Dalam kedua dokumen tersebut, Nurhasan konsisten menyatakan bahwa yang memerintahkan untuk menyampaikan kepada Harun Masiku agar merendam handphonenya adalah dua orang berbadan tegap tersebut.
Diketahui, Sekertaris Jenderal (Sekjen) PDI-Perjuangan Hasto Kristiyanto didakwa melakukan tindak pidana korupsi berupa suap dalam kepengurusan pergantian antar waktu (PAW) anggota DPR RI, Harun Masiku.

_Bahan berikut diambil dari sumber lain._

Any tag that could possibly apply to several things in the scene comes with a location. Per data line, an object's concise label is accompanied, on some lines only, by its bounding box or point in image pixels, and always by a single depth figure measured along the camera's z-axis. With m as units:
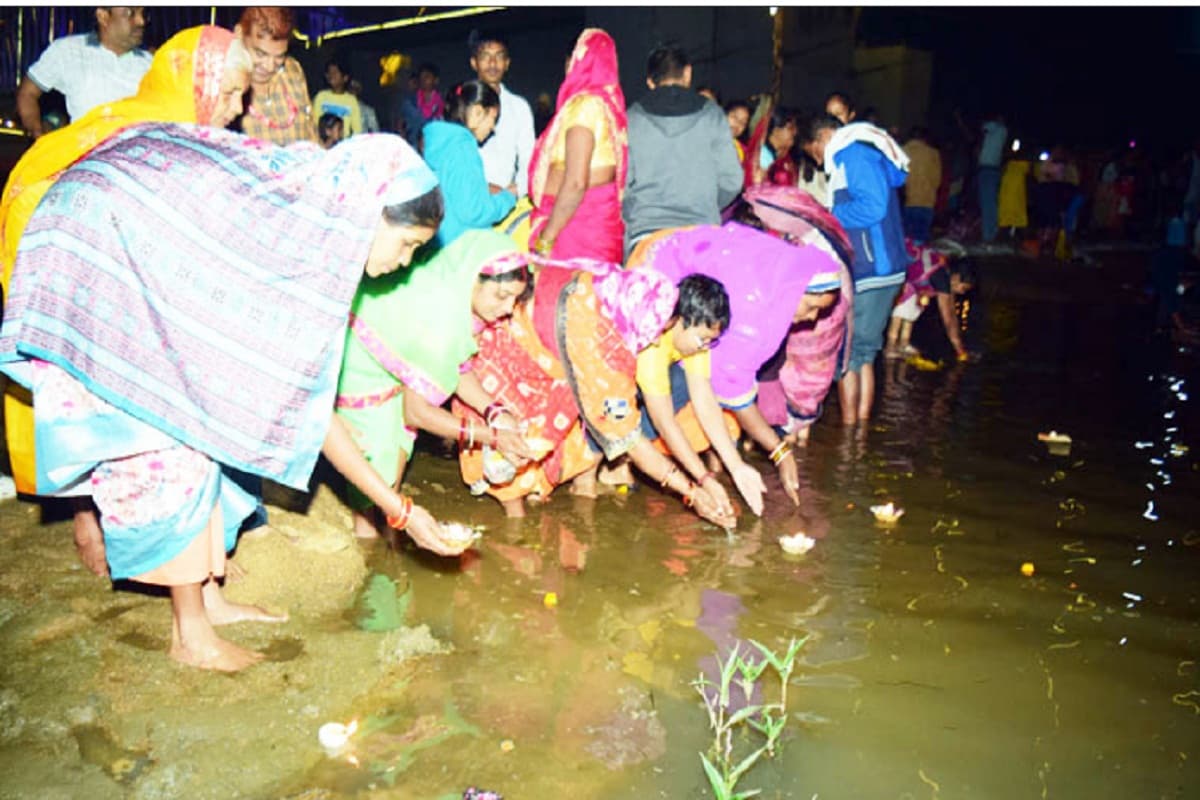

Adapun hal itu diungkapkan Jaksa Penuntut Umum (Jpu) Komisi Pemberantasan Korupsi (KPK) saat membacakan berkas dakwaan Hasto di Pengadilan Tindak Pidana Korupsi (Tipikor) Jakarta, Jum'at (14/3/2025).
"Telah melakukan atau turut serta melakukan beberapa perbuatan yang ada hubungannya sedemikian rupa sehingga harus dipandang sebagai suatu perbuatan berlanjut memberi atau menjanjikan sesuatu," kata Jaksa KPK Wawan Yunarwanto.
Dalam kasus tersebut, Hasto didakwa bersama-sama dengan orang kepercayaannya yakni Donny Tri Istiqomah, Saeful Bahri dan Harun Masiku memberikan uang sejumlah 57.350 ribu Dollar Singapura (SGD) kepada mantan anggota Komisi Pemilihan Umum (KPU) Wahyu Setiawan.
Uang tersebut diberikan kepada Wahyu agar KPU bisa mengupayakan menyetujui pergantian calon anggota legislatif terpilih dari daerah pemilihan Sumatera Selatan 1 atas nama Riezky Aprilia kepada Harun Masiku.
Atas perbuatan tersebut, Hasto didakwa dengan Pasal 5 Ayat (1) huruf a Undang-Undang Republik Indonesia Nomor 31 Tahun 1999 tentang Pemberantasan Tindak Pidana Korupsi sebagaimana telah diubah dengan Undang-Undang Republik Indonesia Nomor 20 Tahun 2001 tentang Perubahan Atas Undang-Undang Republik Indonesia Nomor 31 Tahun 1999 tentang Pemberantasan Tindak Pidana Korupsi Jo. Pasal 55 Ayat (1) ke-1 KUHP Jo. Pasal 64 Ayat (1) KUHP.